Chapter seven

Rainbow and a Pot of Gold

Zeke could never forget the overwhelming experience of traveling to space with Zig and Zag that night on his eleventh birthday, but he started to question his experiences with them. It often left him thinking and wanting more cosmic trips and curiously questioning everything around him.

One warm summer night, Zeke sat on his porch watching the stars by himself. Everybody at home and in his neighborhood was asleep. Even Coconut was peacefully tucked inside his doghouse. Zeke was awake, wide awake. Zig flew towards him, and she found a comfortable place on his lap.

He lovingly stroked the back of his little friend. “Ziggy, you’re always here when I need you, right?” he asked the bird. “Well, I need you now. Please tell me who I am. I know I’m not like other kids, but why? I know you can help me, Zig. Please tell me where I come from and what I’m supposed to do.”

He always carried these questions inside of him, and now, they were finally out. Ziggy Bird’s response left him perplexed. “The truth shall come to Tartal Zeke when it’s time for him to seek. The truth is often stranger than fiction. That’s why he needs a ton of conviction!”

It was a full moon night, and the sky looked much bluer than usual. There was something unique and beautiful about that night. Zeke realized he often felt melancholy on full moon and new moon nights, as if the moon had some sort of hold over him.
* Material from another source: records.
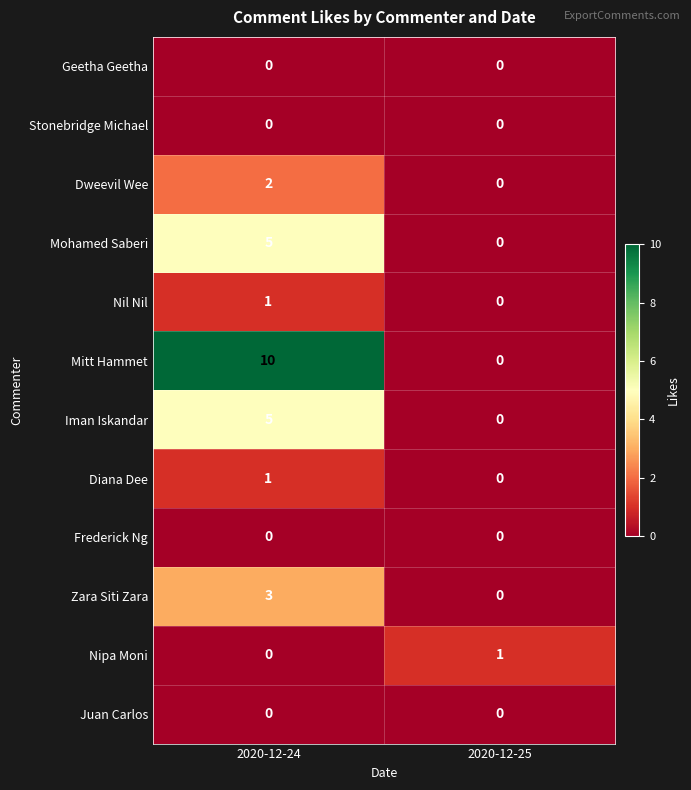

What is the total value across all series at 2020-12-24?

27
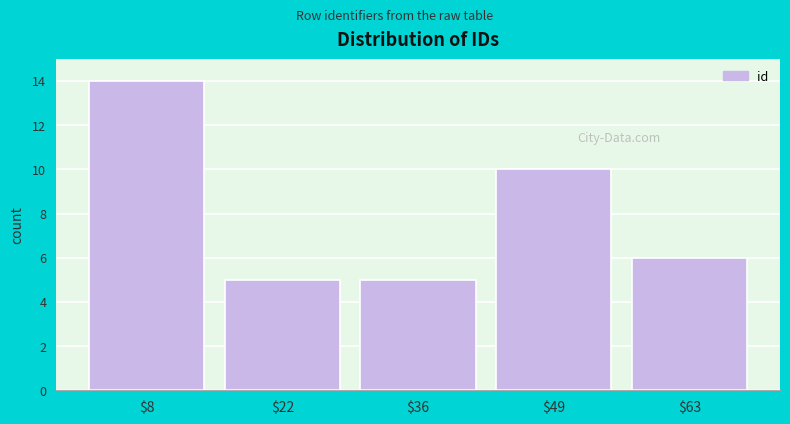

Reading left to right, transcribe this chart: for each bar, give the range it covers on the x-axis and its height. Neither the bar edges nor the heights are printed on the chart, so give them approximately, as read against the axes.

1.0 to 14.8: 14
14.8 to 28.6: 5
28.6 to 42.4: 5
42.4 to 56.2: 10
56.2 to 70.0: 6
He also felt a pull towards the indigo sky as if it were calling him, inviting him to an unknown, mystical place.

“Why do I feel like I don’t belong here? It’s like I’m a visitor or something,” he said to himself.

Picking up on this from the cellar, Zag came running. “Master Tartal, you are on this earth, but not of this earth. Think about it,” the little leprechaun firmly declared.

Zeke turned to him. “Look Zag, I didn’t go chasing after you with a butterfly net. You came to me. There are so many other kids around here, why did you choose me? Don’t tell me it’s because I’m special, or you’re my loyal servant, or you love me, blah blah blah. Can you be honest with me this one time, please?”

“I always do, sir. I’m always honest. It’s my poor luck that you don’t trust me or my answers.”

Zeke thought he had made the conversation too emotional, so he decided to change the subject. “Now, do all leprechauns really have a pot of gold? If that’s true, where’s yours? Why do you hide it?” he jokingly asked.

“I don’t hide it, sir. I keep it where it’s meant to be,” Zag answered evasively.

“Oh, so you mean you do have one! Where is it, then? Will I ever get to see it?” he inquired.

“You are an intelligent young man, Master Tartal. You won’t have what we call Irish luck. You will have very real Mackinaw luck! The day you reach my leprechaun garden and see a rainbow smiling at you from a mountainside, my little hat lying on the grass beside a glitzy flower by an indigo lake near a glimmering wood, you’ll know: the pot of gold is right there! Oh, and I almost forgot to mention, there should also be a star shining up in the sky – luminous and bright, just like you!” Zag said with a impish grin.

“Zag, Zag, Zag! How many more lies can you weave around a little myth? Can’t you ever be just a little honest with me? How can you have a shining star in the sky during the day, along with a smiling rainbow?”

“You will know for yourself. You are special and intelligent, sir. You are meant to find your pot of gold, and I will gladly help you!”

It was infuriating. Zeke wasn’t getting any answers, but that’s how life works. Sometimes you just have to play along. So he did just that. “If you’re a magical leprechaun like you say you are, will you grant three wishes for me?”

“That’s a myth, sir! And three is just a number. All your wishes will come true the day you know who you are. The universe has your back, after all!” Zag sounded quite pragmatic this time.

Zeke had no idea what that meant. “And that’s because you think I’m special?” he coyly asked.

“You are special, and so is every soul. We are all little parts of the puzzle whole. Our heart needs to open with a crack, for the universe always has our back!” Zig intruded with her little pearls of wisdom.

This conversation was going nowhere, and he was tired. So, he just got up and left. Zig and Zag didn’t stop him. He needed rest. The next morning, strangely enough, Zeke saw an upturned, smiling rainbow by the hillside. Of course, there were no glimmering woods, no sparkly flowers, no indigo lake, and no shining star in the morning sky. Yet a faint voice inside him said, “Zig and Zag weren’t lying this time.” The rainbow was the little sign showing him that “the universe really does have our back!”